**Supplied passage:**
>>>

INSURANCE COMPANIES….In the post below, Kevin asked why Victor and I included a role for insurance companies in our Universal Healthcare Voucher plan. There’s more to this than just political compromise. We think there are important reasons to keep them in the system.

First, as Kevin suggested, we believe that they can provide an engine to innovate in delivery of services. And with vouchers there will be several incentives to do so ? stronger incentives than in the current system. Currently, most individuals do not have a choice among insurance companies. Their employers pick one and they get that one. Vouchers expand choice and this will require insurance companies to compete for individuals.

Second, to compete for individuals the companies will have to distinguish themselves. They will have to work to be efficient and use the savings to offer more services.

Third, how do we prevent them from “cherry picking healthy people and lemon dropping the sick”? This is a serious problem when you offer a capitated rate ? the same payment regardless of how sick a person is. There are several ways to prevent this: for example, prohibiting insurance companies from dropping people or excluding coverage for pre-existing conditions; guaranteeing people that they can be enrolled in whatever plan they want; and requiring minimum services for many ailments.

The voucher plan offers other interesting ways to prevent this cherry picking. One idea I like is multi-year contracts. If people sign up for 3 years then it is harder to screen for who will get a costly illness and thus cherry pick. Cancer is unpredictable in that way, for instance.

<<<

**Dataset entries:**
>>>

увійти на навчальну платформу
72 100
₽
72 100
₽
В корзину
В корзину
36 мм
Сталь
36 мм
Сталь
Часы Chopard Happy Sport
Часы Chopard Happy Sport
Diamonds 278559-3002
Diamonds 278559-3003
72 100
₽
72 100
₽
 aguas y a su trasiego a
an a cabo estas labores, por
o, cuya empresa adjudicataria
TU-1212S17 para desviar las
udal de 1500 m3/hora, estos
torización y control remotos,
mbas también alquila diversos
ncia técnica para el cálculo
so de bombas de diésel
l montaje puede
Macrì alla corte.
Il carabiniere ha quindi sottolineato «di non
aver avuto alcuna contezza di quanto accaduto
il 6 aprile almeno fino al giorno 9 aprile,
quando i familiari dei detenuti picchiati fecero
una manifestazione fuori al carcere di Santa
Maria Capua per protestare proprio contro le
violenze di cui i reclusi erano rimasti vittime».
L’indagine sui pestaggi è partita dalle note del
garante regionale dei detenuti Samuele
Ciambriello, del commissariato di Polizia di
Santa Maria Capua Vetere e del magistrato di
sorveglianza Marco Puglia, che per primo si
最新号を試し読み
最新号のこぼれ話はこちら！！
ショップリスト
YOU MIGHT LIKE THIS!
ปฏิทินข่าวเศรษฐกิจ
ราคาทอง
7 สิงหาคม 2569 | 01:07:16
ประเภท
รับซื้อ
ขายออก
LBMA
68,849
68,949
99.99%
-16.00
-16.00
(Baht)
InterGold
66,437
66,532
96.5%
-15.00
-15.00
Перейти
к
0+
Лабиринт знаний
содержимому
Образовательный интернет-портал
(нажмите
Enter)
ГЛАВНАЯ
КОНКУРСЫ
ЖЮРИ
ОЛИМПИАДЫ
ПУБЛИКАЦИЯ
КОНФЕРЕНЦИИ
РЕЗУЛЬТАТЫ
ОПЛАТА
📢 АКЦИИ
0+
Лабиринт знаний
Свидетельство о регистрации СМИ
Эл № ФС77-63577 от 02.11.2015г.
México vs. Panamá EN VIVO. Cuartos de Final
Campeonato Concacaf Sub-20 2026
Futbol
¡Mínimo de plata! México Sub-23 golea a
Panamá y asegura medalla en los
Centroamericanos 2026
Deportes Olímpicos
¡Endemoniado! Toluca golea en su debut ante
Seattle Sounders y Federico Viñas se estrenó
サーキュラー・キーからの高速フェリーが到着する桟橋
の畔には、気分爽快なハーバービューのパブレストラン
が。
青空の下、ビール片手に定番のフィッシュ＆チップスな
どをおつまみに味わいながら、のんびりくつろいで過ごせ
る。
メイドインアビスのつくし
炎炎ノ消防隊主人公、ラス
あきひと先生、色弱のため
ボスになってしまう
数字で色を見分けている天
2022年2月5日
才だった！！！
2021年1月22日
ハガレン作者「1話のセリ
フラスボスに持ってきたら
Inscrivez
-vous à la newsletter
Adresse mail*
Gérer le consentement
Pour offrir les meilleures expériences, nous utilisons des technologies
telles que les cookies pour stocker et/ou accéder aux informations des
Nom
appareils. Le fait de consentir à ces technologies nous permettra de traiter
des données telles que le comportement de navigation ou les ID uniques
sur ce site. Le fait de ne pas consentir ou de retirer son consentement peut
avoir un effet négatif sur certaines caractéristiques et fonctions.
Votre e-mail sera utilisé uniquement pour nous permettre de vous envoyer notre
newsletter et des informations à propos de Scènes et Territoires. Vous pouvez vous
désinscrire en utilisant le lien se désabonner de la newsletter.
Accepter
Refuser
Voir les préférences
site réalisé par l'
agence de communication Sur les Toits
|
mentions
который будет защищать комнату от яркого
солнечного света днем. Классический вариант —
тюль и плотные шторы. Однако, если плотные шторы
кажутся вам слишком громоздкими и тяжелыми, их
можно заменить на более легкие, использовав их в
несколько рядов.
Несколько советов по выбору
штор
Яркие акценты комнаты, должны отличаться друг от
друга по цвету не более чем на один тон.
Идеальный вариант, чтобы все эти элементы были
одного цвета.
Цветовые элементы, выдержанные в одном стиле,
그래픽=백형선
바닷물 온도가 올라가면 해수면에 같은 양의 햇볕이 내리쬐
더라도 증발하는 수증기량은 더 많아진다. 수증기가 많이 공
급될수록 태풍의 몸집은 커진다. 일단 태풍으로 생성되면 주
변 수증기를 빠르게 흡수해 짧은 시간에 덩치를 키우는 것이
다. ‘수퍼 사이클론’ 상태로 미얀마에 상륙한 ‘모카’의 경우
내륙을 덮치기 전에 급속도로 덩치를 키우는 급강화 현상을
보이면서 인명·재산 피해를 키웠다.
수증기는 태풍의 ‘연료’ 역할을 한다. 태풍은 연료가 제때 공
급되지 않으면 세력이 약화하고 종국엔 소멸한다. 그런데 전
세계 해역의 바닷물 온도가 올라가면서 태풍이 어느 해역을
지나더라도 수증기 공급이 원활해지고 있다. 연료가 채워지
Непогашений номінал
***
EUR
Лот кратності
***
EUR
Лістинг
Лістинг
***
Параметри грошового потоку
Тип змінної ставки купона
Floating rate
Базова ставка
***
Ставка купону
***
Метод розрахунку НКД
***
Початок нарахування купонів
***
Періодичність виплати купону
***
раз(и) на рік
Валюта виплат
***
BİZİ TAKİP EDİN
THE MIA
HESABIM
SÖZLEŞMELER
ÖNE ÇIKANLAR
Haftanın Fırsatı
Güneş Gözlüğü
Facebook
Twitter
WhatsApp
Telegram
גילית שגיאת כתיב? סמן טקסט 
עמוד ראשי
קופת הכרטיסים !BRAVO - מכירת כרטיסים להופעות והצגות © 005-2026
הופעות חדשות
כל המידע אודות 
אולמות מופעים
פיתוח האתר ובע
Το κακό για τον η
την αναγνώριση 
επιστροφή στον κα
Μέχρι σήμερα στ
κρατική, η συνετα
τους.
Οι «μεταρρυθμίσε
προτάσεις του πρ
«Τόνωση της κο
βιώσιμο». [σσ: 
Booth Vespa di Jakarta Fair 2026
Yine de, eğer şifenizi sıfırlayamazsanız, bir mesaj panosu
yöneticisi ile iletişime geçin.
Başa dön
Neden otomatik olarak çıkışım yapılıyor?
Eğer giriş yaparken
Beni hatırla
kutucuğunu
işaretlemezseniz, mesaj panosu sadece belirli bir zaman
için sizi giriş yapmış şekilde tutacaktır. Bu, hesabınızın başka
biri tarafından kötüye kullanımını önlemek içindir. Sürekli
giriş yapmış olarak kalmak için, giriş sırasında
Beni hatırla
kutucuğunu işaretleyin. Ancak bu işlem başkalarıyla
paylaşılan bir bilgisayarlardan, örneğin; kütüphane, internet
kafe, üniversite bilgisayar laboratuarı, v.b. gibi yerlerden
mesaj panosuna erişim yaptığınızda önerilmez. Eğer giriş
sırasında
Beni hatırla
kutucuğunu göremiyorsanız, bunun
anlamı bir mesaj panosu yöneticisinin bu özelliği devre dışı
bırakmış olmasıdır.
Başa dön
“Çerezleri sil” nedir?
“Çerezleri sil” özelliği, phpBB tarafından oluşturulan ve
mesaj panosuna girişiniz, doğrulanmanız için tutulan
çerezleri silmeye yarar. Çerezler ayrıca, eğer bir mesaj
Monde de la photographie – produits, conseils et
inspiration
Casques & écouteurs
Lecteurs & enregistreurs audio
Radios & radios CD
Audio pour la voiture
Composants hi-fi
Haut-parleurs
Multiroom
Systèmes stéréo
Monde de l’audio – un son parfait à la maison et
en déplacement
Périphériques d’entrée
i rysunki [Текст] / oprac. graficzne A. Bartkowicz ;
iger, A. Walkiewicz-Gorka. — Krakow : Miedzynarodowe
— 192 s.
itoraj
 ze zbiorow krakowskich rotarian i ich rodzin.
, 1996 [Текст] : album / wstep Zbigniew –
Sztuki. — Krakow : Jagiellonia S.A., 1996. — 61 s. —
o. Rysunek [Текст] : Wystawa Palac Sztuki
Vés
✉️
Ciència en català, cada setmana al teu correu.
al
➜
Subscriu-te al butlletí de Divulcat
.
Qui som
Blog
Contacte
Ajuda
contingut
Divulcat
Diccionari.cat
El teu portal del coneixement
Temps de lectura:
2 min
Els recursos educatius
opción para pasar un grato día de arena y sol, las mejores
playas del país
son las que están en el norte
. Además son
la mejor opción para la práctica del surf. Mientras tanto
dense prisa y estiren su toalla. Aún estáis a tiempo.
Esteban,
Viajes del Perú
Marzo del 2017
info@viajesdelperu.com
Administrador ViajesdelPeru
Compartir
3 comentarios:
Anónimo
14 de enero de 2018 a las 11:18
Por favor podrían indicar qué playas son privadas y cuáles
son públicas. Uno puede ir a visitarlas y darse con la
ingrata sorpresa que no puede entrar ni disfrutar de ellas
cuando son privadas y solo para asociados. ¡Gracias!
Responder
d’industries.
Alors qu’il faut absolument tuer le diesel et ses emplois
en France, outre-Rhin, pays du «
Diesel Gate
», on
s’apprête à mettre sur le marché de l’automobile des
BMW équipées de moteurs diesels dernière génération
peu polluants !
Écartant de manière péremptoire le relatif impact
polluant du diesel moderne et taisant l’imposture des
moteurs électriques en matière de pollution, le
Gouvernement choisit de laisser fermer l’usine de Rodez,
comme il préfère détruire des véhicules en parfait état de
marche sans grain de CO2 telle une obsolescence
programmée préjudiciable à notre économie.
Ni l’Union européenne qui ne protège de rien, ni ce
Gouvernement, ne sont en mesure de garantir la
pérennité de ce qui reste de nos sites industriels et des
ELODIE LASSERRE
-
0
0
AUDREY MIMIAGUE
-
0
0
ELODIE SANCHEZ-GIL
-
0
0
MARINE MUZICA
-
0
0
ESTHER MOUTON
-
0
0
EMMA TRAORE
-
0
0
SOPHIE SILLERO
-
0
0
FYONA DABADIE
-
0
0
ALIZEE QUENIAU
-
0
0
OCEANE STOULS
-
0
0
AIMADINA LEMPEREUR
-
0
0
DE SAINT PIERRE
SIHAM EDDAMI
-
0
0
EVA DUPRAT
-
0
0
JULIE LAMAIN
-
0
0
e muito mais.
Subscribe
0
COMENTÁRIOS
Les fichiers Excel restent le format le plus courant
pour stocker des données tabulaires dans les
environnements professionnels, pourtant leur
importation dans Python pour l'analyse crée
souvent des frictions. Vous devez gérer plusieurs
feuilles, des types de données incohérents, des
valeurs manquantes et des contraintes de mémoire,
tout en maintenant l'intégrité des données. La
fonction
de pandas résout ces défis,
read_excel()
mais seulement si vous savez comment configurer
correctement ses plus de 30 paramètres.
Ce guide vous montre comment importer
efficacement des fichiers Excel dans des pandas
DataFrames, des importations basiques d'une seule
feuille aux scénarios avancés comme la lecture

<<<

**Task A:** From the post on insurance companies, list the ways to prevent cherry picking that come after the words "for example,".
**Task B:** Edit the post on insurance companies. Write out the stretch from "Second, to compete" through "for many ailments." again, replacing "efficient" with "lean".

**Answer space A:**
- Prohibiting insurance companies from dropping people or excluding coverage for pre-existing conditions
- Guaranteeing people that they can be enrolled in whatever plan they want
- Requiring minimum services for many ailments

**Answer space B:**
Second, to compete for individuals the companies will have to distinguish themselves. They will have to work to be lean and use the savings to offer more services.

Third, how do we prevent them from “cherry picking healthy people and lemon dropping the sick”? This is a serious problem when you offer a capitated rate ? the same payment regardless of how sick a person is. There are several ways to prevent this: for example, prohibiting insurance companies from dropping people or excluding coverage for pre-existing conditions; guaranteeing people that they can be enrolled in whatever plan they want; and requiring minimum services for many ailments.